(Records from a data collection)
□ □ □

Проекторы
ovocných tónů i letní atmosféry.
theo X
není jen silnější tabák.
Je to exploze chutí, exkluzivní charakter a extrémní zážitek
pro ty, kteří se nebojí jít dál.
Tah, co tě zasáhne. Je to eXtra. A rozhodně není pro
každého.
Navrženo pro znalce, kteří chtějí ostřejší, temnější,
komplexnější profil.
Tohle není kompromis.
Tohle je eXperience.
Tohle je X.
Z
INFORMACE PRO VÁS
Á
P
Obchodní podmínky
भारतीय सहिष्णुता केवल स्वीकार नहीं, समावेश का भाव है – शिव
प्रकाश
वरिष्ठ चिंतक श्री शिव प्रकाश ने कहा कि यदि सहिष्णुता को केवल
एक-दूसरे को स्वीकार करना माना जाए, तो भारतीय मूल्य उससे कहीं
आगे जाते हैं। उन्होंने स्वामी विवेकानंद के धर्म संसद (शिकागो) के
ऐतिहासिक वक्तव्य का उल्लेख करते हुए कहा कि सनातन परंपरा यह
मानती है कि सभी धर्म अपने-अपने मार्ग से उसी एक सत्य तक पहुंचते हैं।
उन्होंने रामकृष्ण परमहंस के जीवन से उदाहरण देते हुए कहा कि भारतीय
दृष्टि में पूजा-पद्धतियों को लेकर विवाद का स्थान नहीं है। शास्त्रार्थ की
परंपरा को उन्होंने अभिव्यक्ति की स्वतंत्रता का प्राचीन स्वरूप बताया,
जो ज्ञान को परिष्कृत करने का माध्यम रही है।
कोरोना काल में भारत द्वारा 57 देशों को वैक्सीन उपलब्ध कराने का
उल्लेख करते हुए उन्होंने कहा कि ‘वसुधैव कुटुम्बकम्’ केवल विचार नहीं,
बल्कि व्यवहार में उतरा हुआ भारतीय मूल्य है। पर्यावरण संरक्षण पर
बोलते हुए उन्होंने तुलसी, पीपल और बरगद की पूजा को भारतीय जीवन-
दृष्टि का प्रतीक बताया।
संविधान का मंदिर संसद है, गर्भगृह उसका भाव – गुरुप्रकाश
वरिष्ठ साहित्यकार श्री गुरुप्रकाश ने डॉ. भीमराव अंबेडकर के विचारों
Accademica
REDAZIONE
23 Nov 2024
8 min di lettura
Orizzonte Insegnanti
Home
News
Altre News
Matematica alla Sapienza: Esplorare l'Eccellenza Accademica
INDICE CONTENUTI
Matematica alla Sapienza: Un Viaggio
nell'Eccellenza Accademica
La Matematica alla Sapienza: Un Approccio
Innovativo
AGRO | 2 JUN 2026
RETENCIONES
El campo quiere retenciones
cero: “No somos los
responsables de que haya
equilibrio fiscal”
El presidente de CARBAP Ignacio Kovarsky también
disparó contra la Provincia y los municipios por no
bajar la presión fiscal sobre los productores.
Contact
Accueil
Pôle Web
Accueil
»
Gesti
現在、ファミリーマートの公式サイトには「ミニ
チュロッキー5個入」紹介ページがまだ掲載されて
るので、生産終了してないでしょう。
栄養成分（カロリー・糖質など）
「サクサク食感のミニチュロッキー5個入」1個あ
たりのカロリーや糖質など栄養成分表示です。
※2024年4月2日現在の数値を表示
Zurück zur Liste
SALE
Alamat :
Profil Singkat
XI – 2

□ □ □

Your answer should consist only of the lines from the one with "disparó contra la" through the end of the data above, reproduced exactly.

disparó contra la Provincia y los municipios por no
bajar la presión fiscal sobre los productores.
Contact
Accueil
Pôle Web
Accueil
»
Gesti
現在、ファミリーマートの公式サイトには「ミニ
チュロッキー5個入」紹介ページがまだ掲載されて
るので、生産終了してないでしょう。
栄養成分（カロリー・糖質など）
「サクサク食感のミニチュロッキー5個入」1個あ
たりのカロリーや糖質など栄養成分表示です。
※2024年4月2日現在の数値を表示
Zurück zur Liste
SALE
Alamat :
Profil Singkat
XI – 2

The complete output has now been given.